- THE PROBLEM -
Consider the listing below. Extract exactly the lines from the line containing "67. | Norway" to the line containing "69. | Finland", both included.

- EXERCISE INPUT -
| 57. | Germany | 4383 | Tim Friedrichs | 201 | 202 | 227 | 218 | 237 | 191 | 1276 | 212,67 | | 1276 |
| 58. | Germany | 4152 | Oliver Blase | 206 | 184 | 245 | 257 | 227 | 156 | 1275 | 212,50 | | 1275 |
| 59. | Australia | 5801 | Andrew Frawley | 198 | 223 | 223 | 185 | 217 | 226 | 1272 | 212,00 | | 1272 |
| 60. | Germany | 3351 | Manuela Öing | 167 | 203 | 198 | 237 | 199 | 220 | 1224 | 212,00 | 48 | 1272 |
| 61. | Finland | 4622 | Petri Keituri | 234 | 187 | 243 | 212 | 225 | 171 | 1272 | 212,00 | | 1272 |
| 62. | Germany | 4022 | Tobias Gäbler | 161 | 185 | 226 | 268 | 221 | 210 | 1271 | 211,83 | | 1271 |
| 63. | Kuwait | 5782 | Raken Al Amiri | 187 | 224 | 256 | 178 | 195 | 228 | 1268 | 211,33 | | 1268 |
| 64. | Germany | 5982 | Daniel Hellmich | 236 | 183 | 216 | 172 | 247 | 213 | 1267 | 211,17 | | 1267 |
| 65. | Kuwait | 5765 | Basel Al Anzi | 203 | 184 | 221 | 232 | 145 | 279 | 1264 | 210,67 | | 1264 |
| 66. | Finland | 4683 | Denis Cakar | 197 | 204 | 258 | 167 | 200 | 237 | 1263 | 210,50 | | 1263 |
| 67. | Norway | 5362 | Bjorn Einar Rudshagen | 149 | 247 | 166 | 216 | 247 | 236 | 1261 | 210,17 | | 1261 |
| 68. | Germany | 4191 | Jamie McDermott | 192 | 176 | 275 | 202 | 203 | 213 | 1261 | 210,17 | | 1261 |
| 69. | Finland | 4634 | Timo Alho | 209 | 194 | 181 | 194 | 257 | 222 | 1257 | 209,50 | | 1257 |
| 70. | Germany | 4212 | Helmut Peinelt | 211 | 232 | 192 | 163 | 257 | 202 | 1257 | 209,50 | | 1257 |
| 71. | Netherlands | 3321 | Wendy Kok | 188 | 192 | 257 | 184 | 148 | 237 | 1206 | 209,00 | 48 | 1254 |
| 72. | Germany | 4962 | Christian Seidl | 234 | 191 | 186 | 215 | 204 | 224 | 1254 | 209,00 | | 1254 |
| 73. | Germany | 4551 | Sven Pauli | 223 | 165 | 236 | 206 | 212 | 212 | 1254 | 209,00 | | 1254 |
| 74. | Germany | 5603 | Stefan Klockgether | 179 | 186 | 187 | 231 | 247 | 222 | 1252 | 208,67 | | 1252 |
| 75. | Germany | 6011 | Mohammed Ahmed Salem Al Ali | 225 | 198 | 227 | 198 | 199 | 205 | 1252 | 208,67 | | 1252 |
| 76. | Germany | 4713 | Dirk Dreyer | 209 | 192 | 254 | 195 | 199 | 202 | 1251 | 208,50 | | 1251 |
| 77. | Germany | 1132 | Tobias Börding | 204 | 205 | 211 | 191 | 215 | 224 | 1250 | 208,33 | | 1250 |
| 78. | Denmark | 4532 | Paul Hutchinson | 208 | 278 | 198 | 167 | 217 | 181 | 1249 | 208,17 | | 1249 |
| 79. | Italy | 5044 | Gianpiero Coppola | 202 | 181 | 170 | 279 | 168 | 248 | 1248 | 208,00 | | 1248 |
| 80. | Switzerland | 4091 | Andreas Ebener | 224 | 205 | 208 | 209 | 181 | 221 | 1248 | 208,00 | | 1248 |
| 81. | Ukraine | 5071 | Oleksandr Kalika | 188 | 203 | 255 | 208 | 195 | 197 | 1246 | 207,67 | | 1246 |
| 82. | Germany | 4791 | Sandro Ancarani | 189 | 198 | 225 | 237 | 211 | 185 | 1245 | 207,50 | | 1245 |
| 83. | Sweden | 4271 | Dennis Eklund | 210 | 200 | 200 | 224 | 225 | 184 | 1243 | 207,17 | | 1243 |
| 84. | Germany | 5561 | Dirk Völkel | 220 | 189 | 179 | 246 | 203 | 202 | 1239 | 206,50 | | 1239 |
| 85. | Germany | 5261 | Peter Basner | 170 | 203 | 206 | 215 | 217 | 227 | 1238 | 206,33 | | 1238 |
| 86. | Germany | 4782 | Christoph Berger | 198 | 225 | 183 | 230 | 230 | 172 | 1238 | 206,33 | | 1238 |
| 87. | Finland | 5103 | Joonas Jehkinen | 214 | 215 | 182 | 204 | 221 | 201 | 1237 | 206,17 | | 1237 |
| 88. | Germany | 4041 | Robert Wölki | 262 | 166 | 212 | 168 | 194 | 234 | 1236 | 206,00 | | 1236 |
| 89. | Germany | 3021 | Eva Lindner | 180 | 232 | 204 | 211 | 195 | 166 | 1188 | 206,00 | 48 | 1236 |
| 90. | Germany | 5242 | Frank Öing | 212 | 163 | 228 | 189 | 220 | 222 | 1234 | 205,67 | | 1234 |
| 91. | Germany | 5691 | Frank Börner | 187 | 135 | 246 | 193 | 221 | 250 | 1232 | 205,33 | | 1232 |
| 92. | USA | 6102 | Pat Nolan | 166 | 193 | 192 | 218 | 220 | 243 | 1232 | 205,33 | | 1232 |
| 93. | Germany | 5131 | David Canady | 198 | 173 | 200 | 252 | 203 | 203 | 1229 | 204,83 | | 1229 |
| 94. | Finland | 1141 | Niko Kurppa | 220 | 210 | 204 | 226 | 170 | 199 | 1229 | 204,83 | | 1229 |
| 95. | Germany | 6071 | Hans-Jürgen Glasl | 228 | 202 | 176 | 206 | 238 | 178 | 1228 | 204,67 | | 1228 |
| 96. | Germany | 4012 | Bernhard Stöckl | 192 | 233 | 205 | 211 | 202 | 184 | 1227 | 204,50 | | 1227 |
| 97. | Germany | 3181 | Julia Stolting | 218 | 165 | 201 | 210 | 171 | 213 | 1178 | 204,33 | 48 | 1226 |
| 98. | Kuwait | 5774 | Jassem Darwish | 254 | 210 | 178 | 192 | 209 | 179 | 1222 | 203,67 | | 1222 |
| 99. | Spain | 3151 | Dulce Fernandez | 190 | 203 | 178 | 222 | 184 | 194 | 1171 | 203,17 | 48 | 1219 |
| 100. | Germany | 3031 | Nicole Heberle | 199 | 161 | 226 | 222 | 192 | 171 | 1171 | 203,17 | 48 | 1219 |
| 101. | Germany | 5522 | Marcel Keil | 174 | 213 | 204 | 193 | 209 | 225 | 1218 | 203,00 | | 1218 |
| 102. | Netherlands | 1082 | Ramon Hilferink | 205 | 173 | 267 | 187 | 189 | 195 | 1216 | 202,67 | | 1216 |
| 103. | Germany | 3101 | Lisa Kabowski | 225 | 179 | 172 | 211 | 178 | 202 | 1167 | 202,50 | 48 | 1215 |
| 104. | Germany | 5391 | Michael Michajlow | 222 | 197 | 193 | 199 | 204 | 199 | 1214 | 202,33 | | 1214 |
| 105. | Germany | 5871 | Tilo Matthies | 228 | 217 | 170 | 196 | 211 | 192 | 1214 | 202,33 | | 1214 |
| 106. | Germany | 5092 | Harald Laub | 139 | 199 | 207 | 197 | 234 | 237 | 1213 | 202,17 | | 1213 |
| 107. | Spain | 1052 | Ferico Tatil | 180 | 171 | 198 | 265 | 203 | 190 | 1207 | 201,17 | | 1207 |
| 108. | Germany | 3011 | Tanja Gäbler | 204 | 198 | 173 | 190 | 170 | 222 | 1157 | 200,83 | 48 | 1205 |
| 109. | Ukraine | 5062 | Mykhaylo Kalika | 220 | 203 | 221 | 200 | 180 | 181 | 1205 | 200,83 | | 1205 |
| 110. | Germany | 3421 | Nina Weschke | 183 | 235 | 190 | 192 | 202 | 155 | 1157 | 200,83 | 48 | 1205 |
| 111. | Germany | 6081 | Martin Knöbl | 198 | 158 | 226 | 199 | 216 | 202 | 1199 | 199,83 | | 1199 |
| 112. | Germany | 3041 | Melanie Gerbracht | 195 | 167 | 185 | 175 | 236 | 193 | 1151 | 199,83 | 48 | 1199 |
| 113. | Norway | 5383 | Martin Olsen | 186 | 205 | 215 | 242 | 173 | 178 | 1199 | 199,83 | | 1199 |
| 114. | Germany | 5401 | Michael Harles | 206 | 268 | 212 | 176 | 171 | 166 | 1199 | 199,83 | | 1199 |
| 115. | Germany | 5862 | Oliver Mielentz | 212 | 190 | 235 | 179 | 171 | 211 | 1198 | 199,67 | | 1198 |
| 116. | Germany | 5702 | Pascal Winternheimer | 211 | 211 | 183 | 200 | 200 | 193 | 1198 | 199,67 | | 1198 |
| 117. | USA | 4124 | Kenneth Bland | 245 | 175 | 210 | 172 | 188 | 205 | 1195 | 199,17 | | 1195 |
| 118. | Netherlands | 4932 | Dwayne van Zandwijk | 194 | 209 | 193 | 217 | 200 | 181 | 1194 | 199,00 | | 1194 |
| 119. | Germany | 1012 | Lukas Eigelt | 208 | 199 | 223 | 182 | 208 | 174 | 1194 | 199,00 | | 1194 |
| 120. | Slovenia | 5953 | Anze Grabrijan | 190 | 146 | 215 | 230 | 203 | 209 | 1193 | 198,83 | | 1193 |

...

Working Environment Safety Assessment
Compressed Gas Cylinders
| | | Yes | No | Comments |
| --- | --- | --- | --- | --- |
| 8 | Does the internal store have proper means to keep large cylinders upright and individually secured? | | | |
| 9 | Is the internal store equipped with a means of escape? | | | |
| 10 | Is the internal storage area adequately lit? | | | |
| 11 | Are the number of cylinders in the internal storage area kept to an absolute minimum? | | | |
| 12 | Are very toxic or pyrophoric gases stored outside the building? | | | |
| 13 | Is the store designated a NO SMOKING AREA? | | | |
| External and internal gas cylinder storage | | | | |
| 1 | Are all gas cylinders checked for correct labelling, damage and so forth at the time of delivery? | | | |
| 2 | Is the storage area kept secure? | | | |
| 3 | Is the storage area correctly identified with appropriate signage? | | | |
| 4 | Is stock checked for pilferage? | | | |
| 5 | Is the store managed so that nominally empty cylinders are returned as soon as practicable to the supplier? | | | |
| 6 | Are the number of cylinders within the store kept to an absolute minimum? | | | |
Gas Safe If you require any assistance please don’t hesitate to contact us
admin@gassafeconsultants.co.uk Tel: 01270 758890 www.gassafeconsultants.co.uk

- REPLY TO THE TASK -
| 67. | Norway | 5362 | Bjorn Einar Rudshagen | 149 | 247 | 166 | 216 | 247 | 236 | 1261 | 210,17 | | 1261 |
| 68. | Germany | 4191 | Jamie McDermott | 192 | 176 | 275 | 202 | 203 | 213 | 1261 | 210,17 | | 1261 |
| 69. | Finland | 4634 | Timo Alho | 209 | 194 | 181 | 194 | 257 | 222 | 1257 | 209,50 | | 1257 |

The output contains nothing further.